_TASK OBJECTIVE_:
Copy out the lines below word for word, with every character and line break unchanged. Leave out the pictures.

• • • • • • •

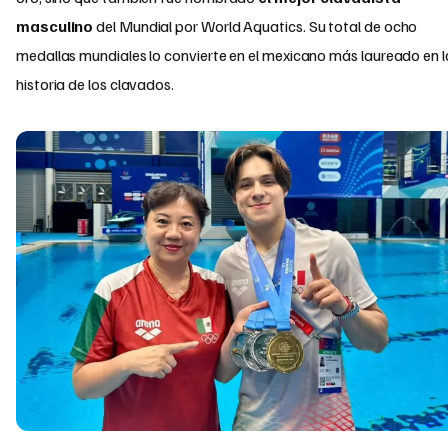
masculino
del Mundial por World Aquatics. Su total de ocho
medallas mundiales lo convierte en el mexicano más laureado en l
historia de los clavados.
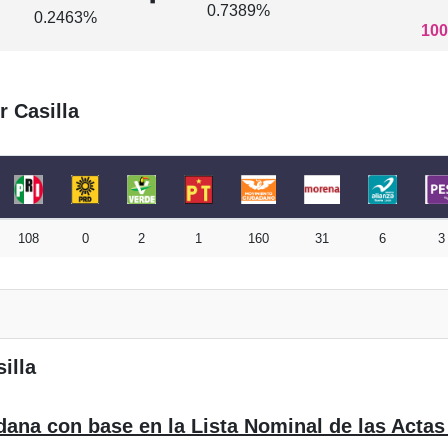
0.7389%
0.2463%
100
r Casilla
108
0
2
1
160
31
6
3
illa
dana con base en la Lista Nominal de las Actas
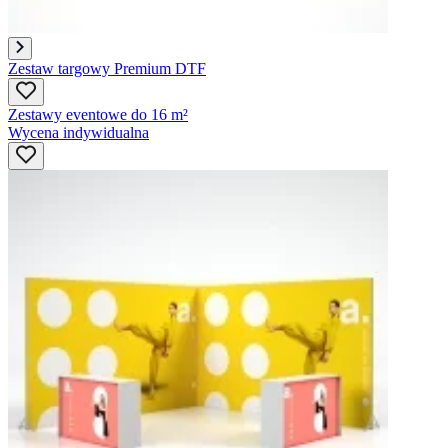
Zestaw targowy Premium DTF
Zestawy eventowe do 16 m²
Wycena indywidualna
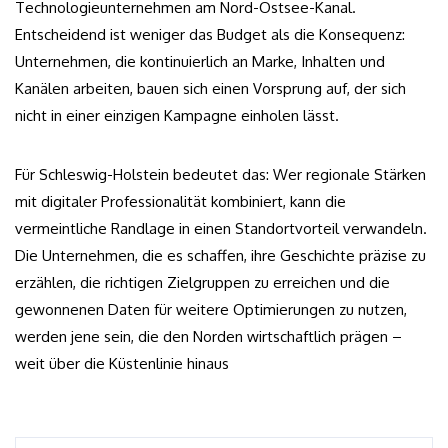
Technologieunternehmen am Nord-Ostsee-Kanal.
Entscheidend ist weniger das Budget als die Konsequenz:
Unternehmen, die kontinuierlich an Marke, Inhalten und
Kanälen arbeiten, bauen sich einen Vorsprung auf, der sich
nicht in einer einzigen Kampagne einholen lässt.
Für Schleswig-Holstein bedeutet das: Wer regionale Stärken
mit digitaler Professionalität kombiniert, kann die
vermeintliche Randlage in einen Standortvorteil verwandeln.
Die Unternehmen, die es schaffen, ihre Geschichte präzise zu
erzählen, die richtigen Zielgruppen zu erreichen und die
gewonnenen Daten für weitere Optimierungen zu nutzen,
werden jene sein, die den Norden wirtschaftlich prägen –
weit über die Küstenlinie hinaus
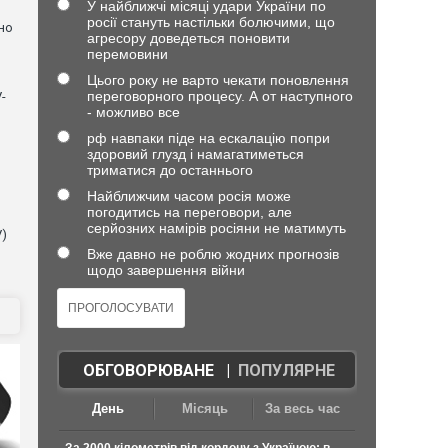
У найближчі місяці удари України по
росії стануть настільки болючими, що
но
агресору доведеться поновити
перемовини
Цього року не варто чекати поновлення
переговорного процесу. А от наступного
-
- можливо все
рф навпаки піде на ескалацію попри
здоровий глузд і намагатиметься
триматися до останнього
Найближчим часом росія може
погодитись на переговори, але
серйозних намірів росіяни не матимуть
V)
Вже давно не роблю жодних прогнозів
щодо завершення війни
ОБГОВОРЮВАНЕ
|
ПОПУЛЯРНЕ
День
Місяць
За весь час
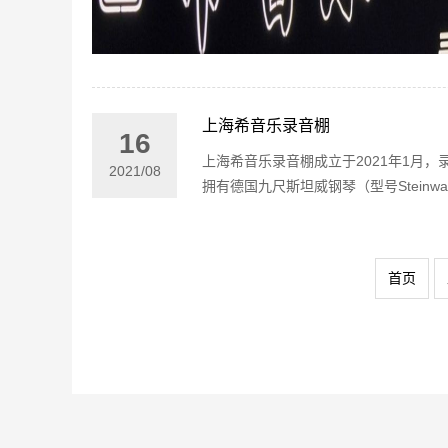
上海希音乐录音棚
16
上海希音乐录音棚成立于2021年1月
2021
/
08
拥有德国九尺斯坦威钢琴（型号Steinway 
首页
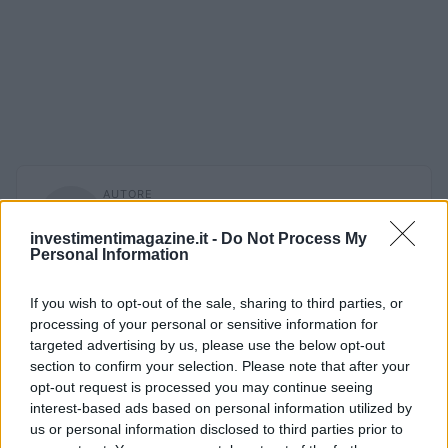
AUTORE
Roberta Bonaventura
investimentimagazine.it -
Do Not Process My
Roberta Bonaventura è stata sul posto al crollo
Personal Information
di una banchina genovese per coordinare il
live, affermando una linea editoriale di
If you wish to opt-out of the sale, sharing to third parties, or
tempestività verificata. Inviata per breaking
processing of your personal or sensitive information for
news, porta con sé un dettaglio personale: un
targeted advertising by us, please use the below opt-out
distintivo ricevuto dalla sala stampa del Porto
section to confirm your selection. Please note that after your
Antico.
opt-out request is processed you may continue seeing
interest-based ads based on personal information utilized by
us or personal information disclosed to third parties prior to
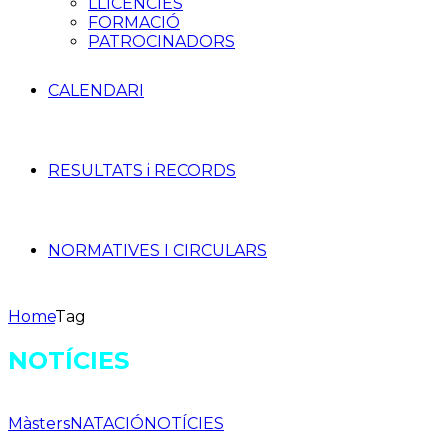
LLICÈNCIES
FORMACIÓ
PATROCINADORS
CALENDARI
RESULTATS i RECORDS
NORMATIVES I CIRCULARS
Home
Tag
NOTÍCIES
Màsters
NATACIÓ
NOTÍCIES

• • • • • • •

_WRITTEN REPLY_:
masculino
del Mundial por World Aquatics. Su total de ocho
medallas mundiales lo convierte en el mexicano más laureado en l
historia de los clavados.
0.7389%
0.2463%
100
r Casilla
108
0
2
1
160
31
6
3
illa
dana con base en la Lista Nominal de las Actas
Zestaw targowy Premium DTF
Zestawy eventowe do 16 m²
Wycena indywidualna
Technologieunternehmen am Nord-Ostsee-Kanal.
Entscheidend ist weniger das Budget als die Konsequenz:
Unternehmen, die kontinuierlich an Marke, Inhalten und
Kanälen arbeiten, bauen sich einen Vorsprung auf, der sich
nicht in einer einzigen Kampagne einholen lässt.
Für Schleswig-Holstein bedeutet das: Wer regionale Stärken
mit digitaler Professionalität kombiniert, kann die
vermeintliche Randlage in einen Standortvorteil verwandeln.
Die Unternehmen, die es schaffen, ihre Geschichte präzise zu
erzählen, die richtigen Zielgruppen zu erreichen und die
gewonnenen Daten für weitere Optimierungen zu nutzen,
werden jene sein, die den Norden wirtschaftlich prägen –
weit über die Küstenlinie hinaus
У найближчі місяці удари України по
росії стануть настільки болючими, що
но
агресору доведеться поновити
перемовини
Цього року не варто чекати поновлення
переговорного процесу. А от наступного
-
- можливо все
рф навпаки піде на ескалацію попри
здоровий глузд і намагатиметься
триматися до останнього
Найближчим часом росія може
погодитись на переговори, але
серйозних намірів росіяни не матимуть
V)
Вже давно не роблю жодних прогнозів
щодо завершення війни
ОБГОВОРЮВАНЕ
|
ПОПУЛЯРНЕ
День
Місяць
За весь час
上海希音乐录音棚
16
上海希音乐录音棚成立于2021年1月
2021
/
08
拥有德国九尺斯坦威钢琴（型号Steinway 
首页
AUTORE
Roberta Bonaventura
investimentimagazine.it -
Do Not Process My
Roberta Bonaventura è stata sul posto al crollo
Personal Information
di una banchina genovese per coordinare il
live, affermando una linea editoriale di
If you wish to opt-out of the sale, sharing to third parties, or
tempestività verificata. Inviata per breaking
processing of your personal or sensitive information for
news, porta con sé un dettaglio personale: un
targeted advertising by us, please use the below opt-out
distintivo ricevuto dalla sala stampa del Porto
section to confirm your selection. Please note that after your
Antico.
opt-out request is processed you may continue seeing
interest-based ads based on personal information utilized by
us or personal information disclosed to third parties prior to
LLICÈNCIES
FORMACIÓ
PATROCINADORS
CALENDARI
RESULTATS i RECORDS
NORMATIVES I CIRCULARS
Home
Tag
NOTÍCIES
Màsters
NATACIÓ
NOTÍCIES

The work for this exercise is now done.